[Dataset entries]
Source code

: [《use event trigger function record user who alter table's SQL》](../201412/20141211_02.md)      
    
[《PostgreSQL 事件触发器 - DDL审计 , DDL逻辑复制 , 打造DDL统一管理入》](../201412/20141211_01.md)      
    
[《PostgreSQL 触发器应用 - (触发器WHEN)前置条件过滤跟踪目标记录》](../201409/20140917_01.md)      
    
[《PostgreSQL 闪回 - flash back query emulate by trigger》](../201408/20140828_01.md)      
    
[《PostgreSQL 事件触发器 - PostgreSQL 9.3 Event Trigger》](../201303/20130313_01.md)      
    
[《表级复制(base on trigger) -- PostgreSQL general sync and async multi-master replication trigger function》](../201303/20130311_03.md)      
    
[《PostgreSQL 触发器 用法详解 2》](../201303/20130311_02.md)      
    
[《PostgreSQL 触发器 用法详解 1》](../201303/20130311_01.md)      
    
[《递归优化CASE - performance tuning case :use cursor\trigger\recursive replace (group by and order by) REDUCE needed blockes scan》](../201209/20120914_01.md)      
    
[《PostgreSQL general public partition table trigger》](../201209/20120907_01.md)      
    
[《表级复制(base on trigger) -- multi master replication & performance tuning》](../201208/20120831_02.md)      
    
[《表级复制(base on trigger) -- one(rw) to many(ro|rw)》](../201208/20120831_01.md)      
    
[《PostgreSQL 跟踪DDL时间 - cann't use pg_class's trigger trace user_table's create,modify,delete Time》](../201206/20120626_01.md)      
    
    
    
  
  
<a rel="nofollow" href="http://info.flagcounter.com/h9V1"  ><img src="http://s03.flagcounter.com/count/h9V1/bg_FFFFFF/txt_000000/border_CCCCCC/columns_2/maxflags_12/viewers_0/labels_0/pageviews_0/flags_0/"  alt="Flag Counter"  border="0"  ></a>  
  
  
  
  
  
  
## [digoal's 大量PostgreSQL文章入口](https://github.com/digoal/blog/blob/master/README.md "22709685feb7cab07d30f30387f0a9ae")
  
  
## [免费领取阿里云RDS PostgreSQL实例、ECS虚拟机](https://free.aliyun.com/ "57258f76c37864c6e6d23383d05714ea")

▶ _WHAT IS BEING ASKED_
All entries above must be reproduced without a single change.

▶ _WRITTEN REPLY_
Source code

: [《use event trigger function record user who alter table's SQL》](../201412/20141211_02.md)      
    
[《PostgreSQL 事件触发器 - DDL审计 , DDL逻辑复制 , 打造DDL统一管理入》](../201412/20141211_01.md)      
    
[《PostgreSQL 触发器应用 - (触发器WHEN)前置条件过滤跟踪目标记录》](../201409/20140917_01.md)      
    
[《PostgreSQL 闪回 - flash back query emulate by trigger》](../201408/20140828_01.md)      
    
[《PostgreSQL 事件触发器 - PostgreSQL 9.3 Event Trigger》](../201303/20130313_01.md)      
    
[《表级复制(base on trigger) -- PostgreSQL general sync and async multi-master replication trigger function》](../201303/20130311_03.md)      
    
[《PostgreSQL 触发器 用法详解 2》](../201303/20130311_02.md)      
    
[《PostgreSQL 触发器 用法详解 1》](../201303/20130311_01.md)      
    
[《递归优化CASE - performance tuning case :use cursor\trigger\recursive replace (group by and order by) REDUCE needed blockes scan》](../201209/20120914_01.md)      
    
[《PostgreSQL general public partition table trigger》](../201209/20120907_01.md)      
    
[《表级复制(base on trigger) -- multi master replication & performance tuning》](../201208/20120831_02.md)      
    
[《表级复制(base on trigger) -- one(rw) to many(ro|rw)》](../201208/20120831_01.md)      
    
[《PostgreSQL 跟踪DDL时间 - cann't use pg_class's trigger trace user_table's create,modify,delete Time》](../201206/20120626_01.md)      
    
    
    
  
  
<a rel="nofollow" href="http://info.flagcounter.com/h9V1"  ><img src="http://s03.flagcounter.com/count/h9V1/bg_FFFFFF/txt_000000/border_CCCCCC/columns_2/maxflags_12/viewers_0/labels_0/pageviews_0/flags_0/"  alt="Flag Counter"  border="0"  ></a>  
  
  
  
  
  
  
## [digoal's 大量PostgreSQL文章入口](https://github.com/digoal/blog/blob/master/README.md "22709685feb7cab07d30f30387f0a9ae")
  
  
## [免费领取阿里云RDS PostgreSQL实例、ECS虚拟机](https://free.aliyun.com/ "57258f76c37864c6e6d23383d05714ea")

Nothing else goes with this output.